→ Task item
The line that contains "Digitized Hematoxylin and" marks the end: retype the data below exactly from its first line through that line.

• • • • • • •

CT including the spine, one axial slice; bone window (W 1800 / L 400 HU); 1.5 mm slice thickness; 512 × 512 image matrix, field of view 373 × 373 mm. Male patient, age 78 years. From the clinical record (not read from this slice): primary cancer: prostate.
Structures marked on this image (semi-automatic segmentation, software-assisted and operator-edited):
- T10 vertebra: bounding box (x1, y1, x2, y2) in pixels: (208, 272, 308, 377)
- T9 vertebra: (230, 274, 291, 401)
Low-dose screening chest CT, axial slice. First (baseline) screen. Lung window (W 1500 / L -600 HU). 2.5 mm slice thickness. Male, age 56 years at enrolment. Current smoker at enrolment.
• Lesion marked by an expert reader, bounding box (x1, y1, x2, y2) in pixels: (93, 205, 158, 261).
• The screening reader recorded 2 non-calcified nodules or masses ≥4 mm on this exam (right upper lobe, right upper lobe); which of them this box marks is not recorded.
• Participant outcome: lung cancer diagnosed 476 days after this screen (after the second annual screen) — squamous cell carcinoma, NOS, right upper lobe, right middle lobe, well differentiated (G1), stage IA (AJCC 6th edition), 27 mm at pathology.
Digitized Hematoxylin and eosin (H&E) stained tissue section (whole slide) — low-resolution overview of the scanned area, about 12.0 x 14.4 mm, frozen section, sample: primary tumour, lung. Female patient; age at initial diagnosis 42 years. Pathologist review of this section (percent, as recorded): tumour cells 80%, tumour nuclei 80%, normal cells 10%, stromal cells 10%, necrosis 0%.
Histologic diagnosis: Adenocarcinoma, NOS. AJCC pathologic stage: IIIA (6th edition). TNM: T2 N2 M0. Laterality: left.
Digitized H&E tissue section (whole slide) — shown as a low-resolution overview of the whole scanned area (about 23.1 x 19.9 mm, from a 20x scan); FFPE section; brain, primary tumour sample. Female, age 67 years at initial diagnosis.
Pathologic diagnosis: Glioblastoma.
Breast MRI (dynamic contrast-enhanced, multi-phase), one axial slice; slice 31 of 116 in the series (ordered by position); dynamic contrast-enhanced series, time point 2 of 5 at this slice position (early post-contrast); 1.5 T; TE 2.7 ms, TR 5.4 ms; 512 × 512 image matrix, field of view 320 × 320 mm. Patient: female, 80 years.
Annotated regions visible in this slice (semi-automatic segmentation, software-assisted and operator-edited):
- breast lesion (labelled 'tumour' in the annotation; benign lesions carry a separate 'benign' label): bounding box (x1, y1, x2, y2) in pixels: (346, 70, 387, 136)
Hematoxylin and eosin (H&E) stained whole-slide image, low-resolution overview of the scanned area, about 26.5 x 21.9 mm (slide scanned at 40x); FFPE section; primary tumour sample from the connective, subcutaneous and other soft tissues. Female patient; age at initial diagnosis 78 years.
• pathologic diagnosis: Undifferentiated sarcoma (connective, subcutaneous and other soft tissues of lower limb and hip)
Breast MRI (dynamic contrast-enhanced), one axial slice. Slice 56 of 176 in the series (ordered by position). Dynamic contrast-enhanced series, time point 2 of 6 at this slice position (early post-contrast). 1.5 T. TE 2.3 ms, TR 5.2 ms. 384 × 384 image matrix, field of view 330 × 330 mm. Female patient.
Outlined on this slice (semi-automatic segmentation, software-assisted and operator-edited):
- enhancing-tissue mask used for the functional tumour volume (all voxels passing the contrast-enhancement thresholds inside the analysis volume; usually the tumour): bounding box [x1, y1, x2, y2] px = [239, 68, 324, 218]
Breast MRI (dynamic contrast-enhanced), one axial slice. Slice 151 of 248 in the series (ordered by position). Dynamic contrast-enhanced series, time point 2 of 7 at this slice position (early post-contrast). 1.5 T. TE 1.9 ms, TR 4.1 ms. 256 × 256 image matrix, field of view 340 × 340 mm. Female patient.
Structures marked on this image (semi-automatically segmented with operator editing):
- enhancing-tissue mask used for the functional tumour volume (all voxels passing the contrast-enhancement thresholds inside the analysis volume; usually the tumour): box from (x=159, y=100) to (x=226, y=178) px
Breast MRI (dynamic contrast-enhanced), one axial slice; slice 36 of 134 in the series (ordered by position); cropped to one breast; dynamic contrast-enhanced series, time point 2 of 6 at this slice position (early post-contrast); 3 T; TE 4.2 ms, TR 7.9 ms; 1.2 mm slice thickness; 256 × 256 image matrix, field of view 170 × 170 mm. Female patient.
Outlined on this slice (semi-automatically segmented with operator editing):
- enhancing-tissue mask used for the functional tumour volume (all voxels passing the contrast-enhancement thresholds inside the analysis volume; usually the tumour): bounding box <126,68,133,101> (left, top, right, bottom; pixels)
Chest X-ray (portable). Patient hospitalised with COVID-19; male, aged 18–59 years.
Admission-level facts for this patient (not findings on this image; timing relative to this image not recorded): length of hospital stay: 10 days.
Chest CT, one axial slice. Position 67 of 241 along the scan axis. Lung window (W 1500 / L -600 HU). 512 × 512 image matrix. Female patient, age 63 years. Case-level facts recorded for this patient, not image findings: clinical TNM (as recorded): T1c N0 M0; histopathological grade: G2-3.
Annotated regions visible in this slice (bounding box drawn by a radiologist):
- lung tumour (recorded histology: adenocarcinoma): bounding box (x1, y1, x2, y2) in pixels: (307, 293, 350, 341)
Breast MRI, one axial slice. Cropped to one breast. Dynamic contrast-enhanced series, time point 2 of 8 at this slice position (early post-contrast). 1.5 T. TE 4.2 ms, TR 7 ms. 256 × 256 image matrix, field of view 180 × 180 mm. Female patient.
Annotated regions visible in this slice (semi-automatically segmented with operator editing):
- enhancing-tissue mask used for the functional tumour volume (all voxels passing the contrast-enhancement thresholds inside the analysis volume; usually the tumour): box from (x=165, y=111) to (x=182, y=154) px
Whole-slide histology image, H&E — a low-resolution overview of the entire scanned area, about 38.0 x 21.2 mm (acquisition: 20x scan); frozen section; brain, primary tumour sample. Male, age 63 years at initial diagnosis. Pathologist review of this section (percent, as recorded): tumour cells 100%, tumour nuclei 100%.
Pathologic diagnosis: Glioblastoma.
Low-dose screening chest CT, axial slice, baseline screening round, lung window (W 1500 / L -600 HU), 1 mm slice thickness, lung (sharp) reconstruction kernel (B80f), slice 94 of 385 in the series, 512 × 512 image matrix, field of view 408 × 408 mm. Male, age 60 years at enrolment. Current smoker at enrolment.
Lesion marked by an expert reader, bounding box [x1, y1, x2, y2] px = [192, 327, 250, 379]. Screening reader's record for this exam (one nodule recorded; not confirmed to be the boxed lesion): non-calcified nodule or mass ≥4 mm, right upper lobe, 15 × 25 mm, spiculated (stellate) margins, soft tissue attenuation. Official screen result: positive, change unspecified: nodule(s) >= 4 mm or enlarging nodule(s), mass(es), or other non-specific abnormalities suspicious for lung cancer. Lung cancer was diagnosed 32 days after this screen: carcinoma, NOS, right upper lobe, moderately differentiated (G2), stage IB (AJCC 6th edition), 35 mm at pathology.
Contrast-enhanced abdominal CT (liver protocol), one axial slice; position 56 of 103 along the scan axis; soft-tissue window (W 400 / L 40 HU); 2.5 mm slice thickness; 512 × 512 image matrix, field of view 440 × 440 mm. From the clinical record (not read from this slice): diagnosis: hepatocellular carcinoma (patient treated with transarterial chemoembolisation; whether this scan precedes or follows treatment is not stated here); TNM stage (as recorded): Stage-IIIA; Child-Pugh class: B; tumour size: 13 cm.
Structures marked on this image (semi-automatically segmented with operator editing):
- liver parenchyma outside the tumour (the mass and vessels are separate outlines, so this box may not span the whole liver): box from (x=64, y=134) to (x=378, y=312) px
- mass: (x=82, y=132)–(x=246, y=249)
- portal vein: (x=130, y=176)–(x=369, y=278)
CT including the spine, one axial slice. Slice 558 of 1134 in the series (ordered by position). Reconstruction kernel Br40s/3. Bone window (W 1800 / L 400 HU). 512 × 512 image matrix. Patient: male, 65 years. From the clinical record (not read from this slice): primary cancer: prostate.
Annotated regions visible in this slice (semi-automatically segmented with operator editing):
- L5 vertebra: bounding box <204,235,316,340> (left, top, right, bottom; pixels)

• • • • • • •

→ Completed exercise
CT including the spine, one axial slice; bone window (W 1800 / L 400 HU); 1.5 mm slice thickness; 512 × 512 image matrix, field of view 373 × 373 mm. Male patient, age 78 years. From the clinical record (not read from this slice): primary cancer: prostate.
Structures marked on this image (semi-automatic segmentation, software-assisted and operator-edited):
- T10 vertebra: bounding box (x1, y1, x2, y2) in pixels: (208, 272, 308, 377)
- T9 vertebra: (230, 274, 291, 401)
Low-dose screening chest CT, axial slice. First (baseline) screen. Lung window (W 1500 / L -600 HU). 2.5 mm slice thickness. Male, age 56 years at enrolment. Current smoker at enrolment.
• Lesion marked by an expert reader, bounding box (x1, y1, x2, y2) in pixels: (93, 205, 158, 261).
• The screening reader recorded 2 non-calcified nodules or masses ≥4 mm on this exam (right upper lobe, right upper lobe); which of them this box marks is not recorded.
• Participant outcome: lung cancer diagnosed 476 days after this screen (after the second annual screen) — squamous cell carcinoma, NOS, right upper lobe, right middle lobe, well differentiated (G1), stage IA (AJCC 6th edition), 27 mm at pathology.
Digitized Hematoxylin and eosin (H&E) stained tissue section (whole slide) — low-resolution overview of the scanned area, about 12.0 x 14.4 mm, frozen section, sample: primary tumour, lung. Female patient; age at initial diagnosis 42 years. Pathologist review of this section (percent, as recorded): tumour cells 80%, tumour nuclei 80%, normal cells 10%, stromal cells 10%, necrosis 0%.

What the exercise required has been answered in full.